Tally up the lines below that contain the word "down" and give the total alone.

Extracted information:
____________
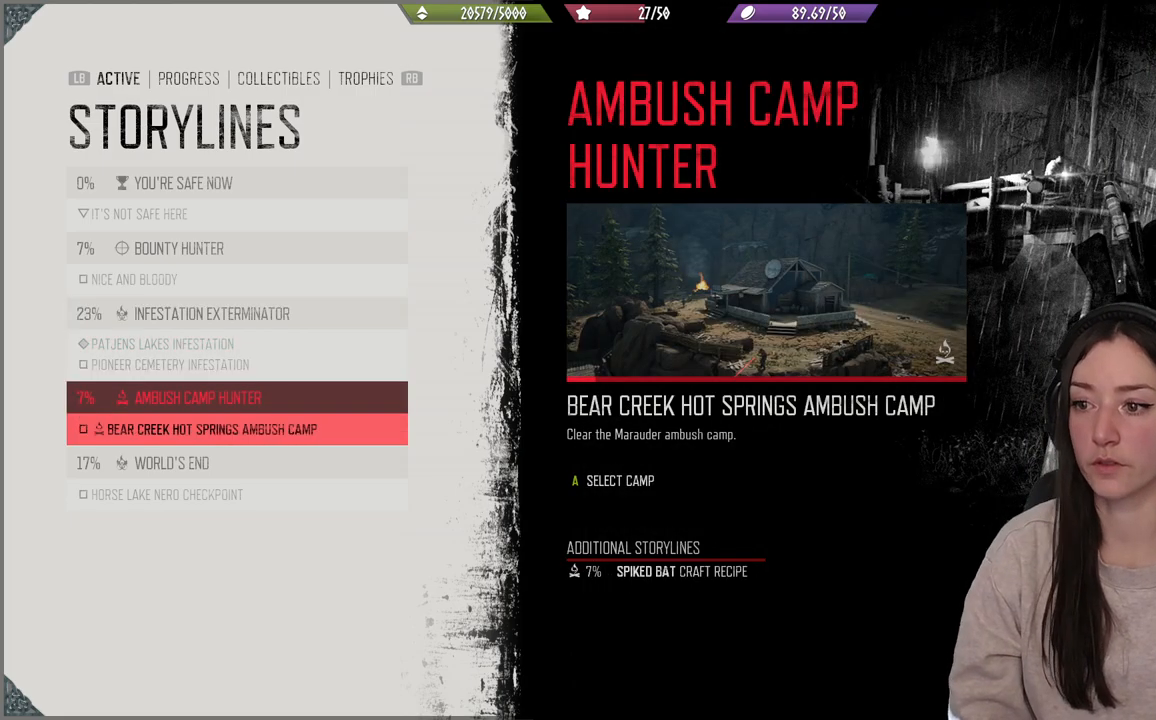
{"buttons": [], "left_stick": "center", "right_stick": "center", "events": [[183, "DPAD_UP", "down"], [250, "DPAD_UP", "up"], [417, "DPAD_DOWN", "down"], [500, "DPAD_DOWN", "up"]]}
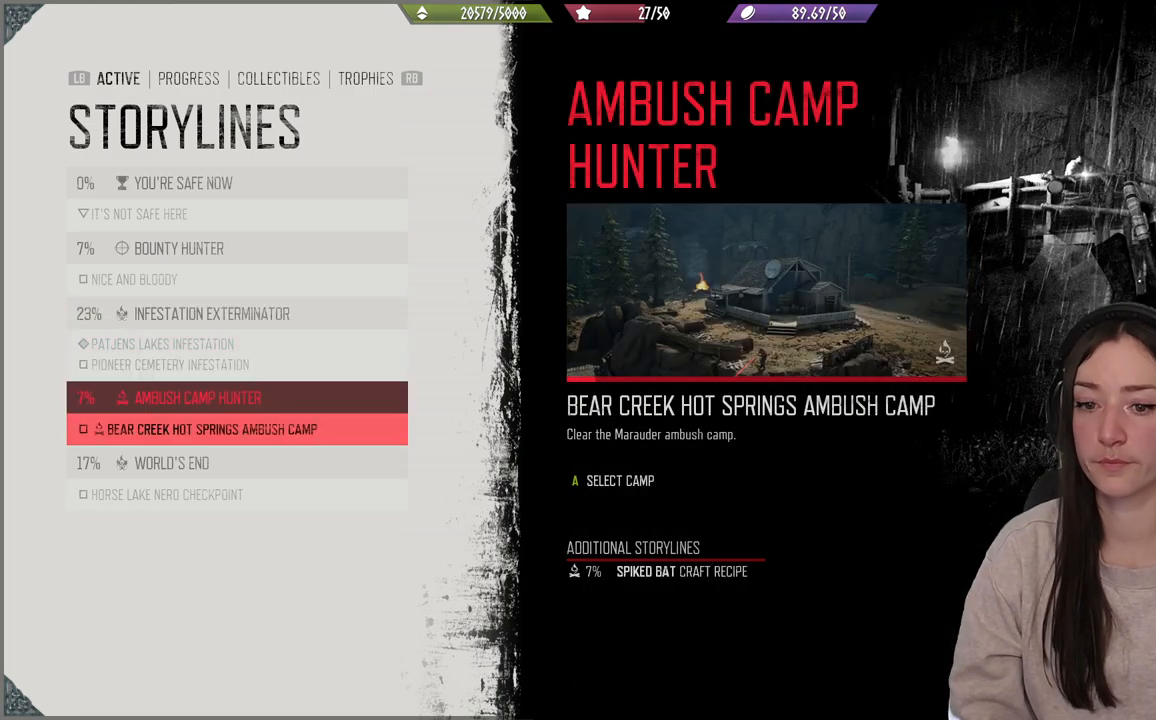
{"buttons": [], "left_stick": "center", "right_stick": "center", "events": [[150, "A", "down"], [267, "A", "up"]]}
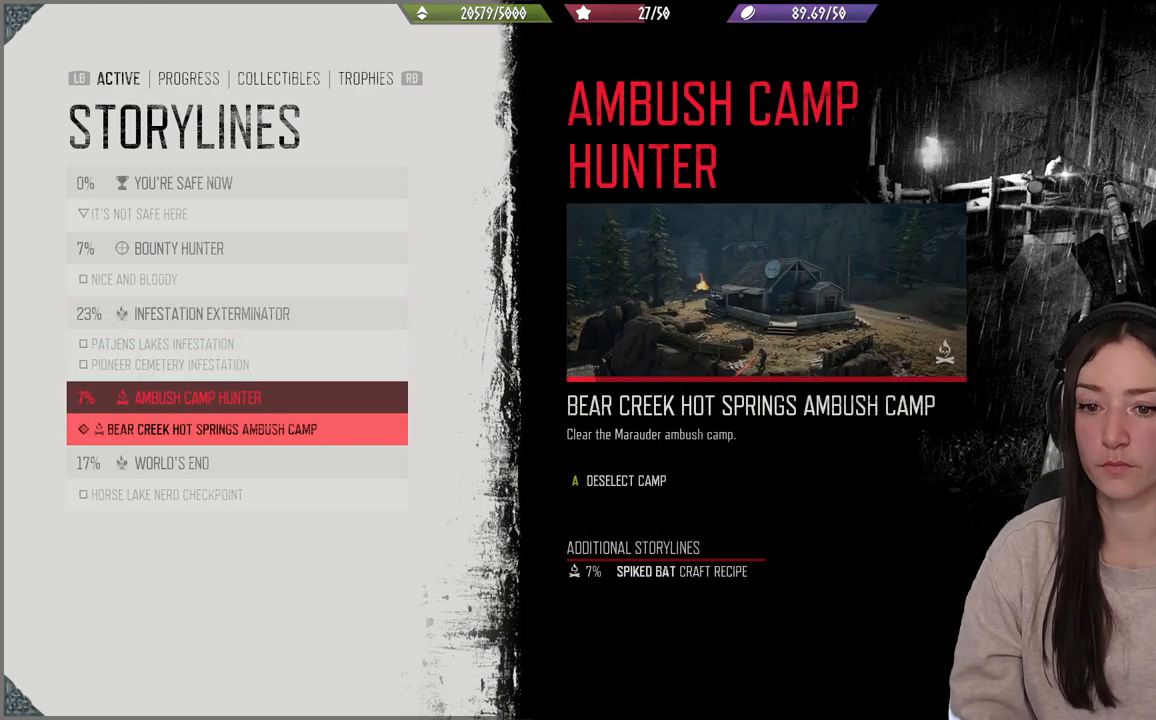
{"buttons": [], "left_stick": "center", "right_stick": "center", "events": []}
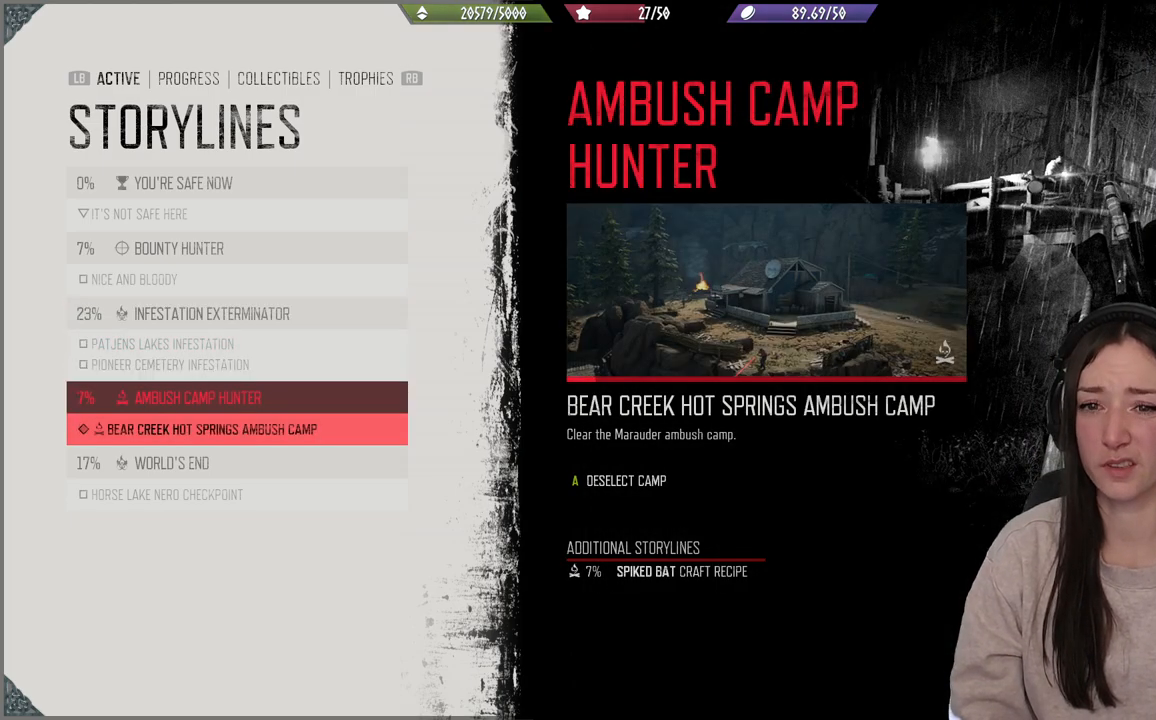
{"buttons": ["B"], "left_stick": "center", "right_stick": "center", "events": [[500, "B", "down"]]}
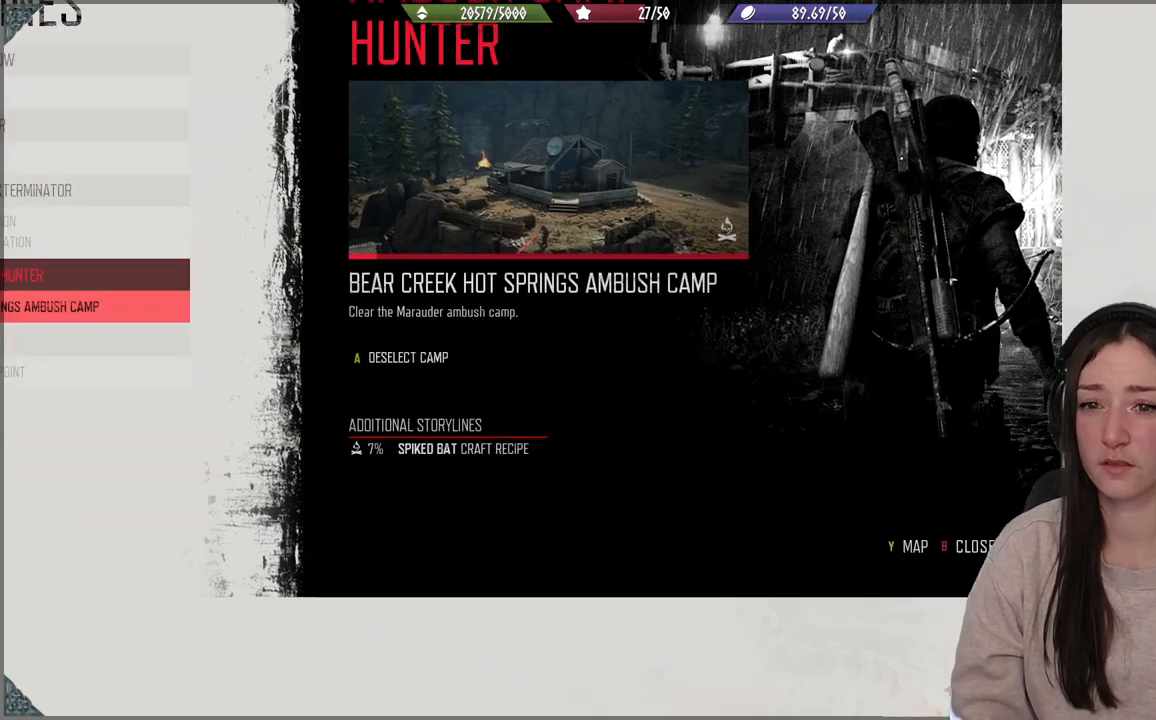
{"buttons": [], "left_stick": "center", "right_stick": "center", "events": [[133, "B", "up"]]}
____________
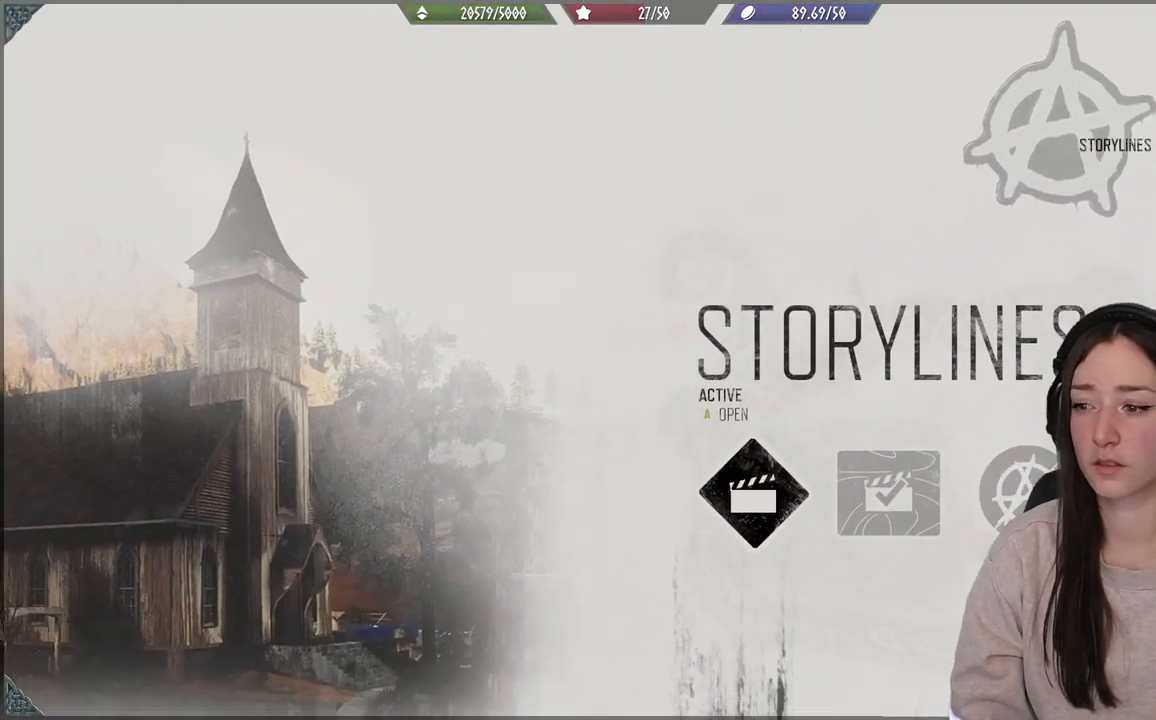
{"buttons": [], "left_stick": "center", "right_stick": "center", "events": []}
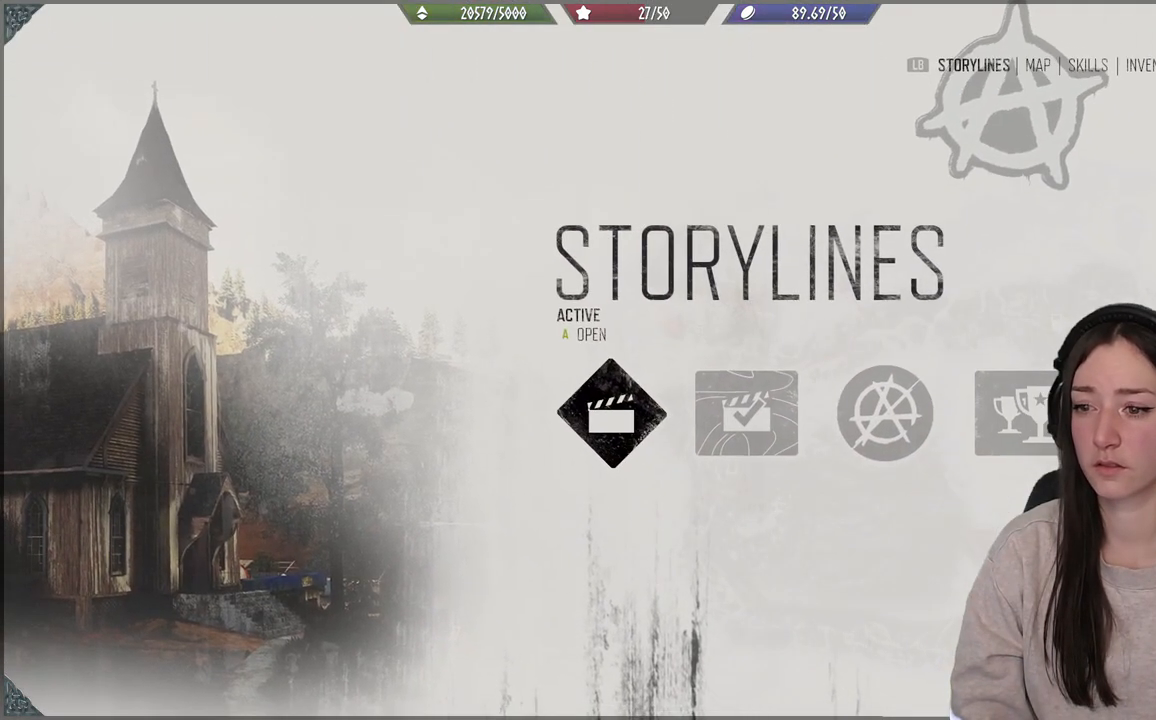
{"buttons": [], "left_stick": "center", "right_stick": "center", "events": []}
____________
Task output:
3